The choice of prosthesis is guided by several factors including patient’s age and comorbidities, cause of amputation and environmental factors, available technology and technical supports, cost and maintenance of the device. Challenges from financial limitations are more pronounced in the developing countries where funding models are based on personal finances or availability of low-cost options and supportive NGOs. The demographics of low and middle – income countries creates a patient profile vastly different from high-income countries. Therefore, designs and delivery models must be tailored to address these unique requirements.
In the majority of countries, amputee rehabilitation is a multidisciplinary service where the multidisciplinary (MDT) team focuses on optimizing functional abilities and creates a customized treatment plan.

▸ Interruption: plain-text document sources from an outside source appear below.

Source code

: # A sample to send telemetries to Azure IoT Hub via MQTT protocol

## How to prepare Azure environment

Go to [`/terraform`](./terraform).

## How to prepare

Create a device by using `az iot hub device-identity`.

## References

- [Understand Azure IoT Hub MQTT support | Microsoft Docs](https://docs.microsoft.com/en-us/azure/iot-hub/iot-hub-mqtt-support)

Rehabilitation Physicians focus on optimizing and restoring health and preventing medical complications after amputation. Rehabilitation Physicians from both India and Australia will be providing insight into how to manage amputee patients and how to lead the MDT team.

Prosthetists are professionals involved in the assessment, prescription, manufacture, fitting and maintenance of prosthetic devices. The prosthetist is an integral part of the multidisciplinary rehabilitation team, helping to prevent or correct deformity and prevent injury, keeping the patient as mobile as possible to ensure they can live life to their fullest potential. The prosthetist will be showcasing a range of prostheses for transtibial amputation from the Jaipur foot to the Proprio microprocessor foot with a focus on what prosthetic design is fit for whom. There will be virtual demonstrations on the manufacturing of the Jaipur foot as a low-cost option and discussion on the fitting of this prosthesis for our Asia-Oceania belt.
Amputee gait retraining is crucial to achieving optimal mobility which underpins community reintegration and functional independence. The Physiotherapist will discuss the principles and practice of amputee specific physiotherapy.

There will be case studies and live demonstrations to allow showcasing of the different prosthetic designs followed by a live Q&A session.

Learning outcomes

  • This session will give the audience a bird’s eye view of the prosthetic options at a global level to allow future collaborations with our neighbouring Asia/Oceania countries.
  • It will also allow the audience to grasp the principles of prosthetic device prescription, dispensing and training and understand which prosthesis for whom, when and how.
  • You will learn how a low-cost prosthetic foot, known as the Jaipur Foot, a non-articulated foot, provides mobility in all planes and it allows users to negotiate uneven terrain, sit on the floor, walk barefoot, ride a bicycle, swim, climb trees etc
  • You will learn the difference in patient profile and outcomes in patients who receives prosthetic limb from a developing country to a developed country and it’s not just the cost but the person who receives it.
  • The importance of multidisciplinary team’s role is critical in not just prescription but training and maintenance.

Target audience

Allied health, Prosthetist, Medical Practitioners, Students, Trainees, Nursing Staff and General Public will benefit, Persons with amputations and Policy makers.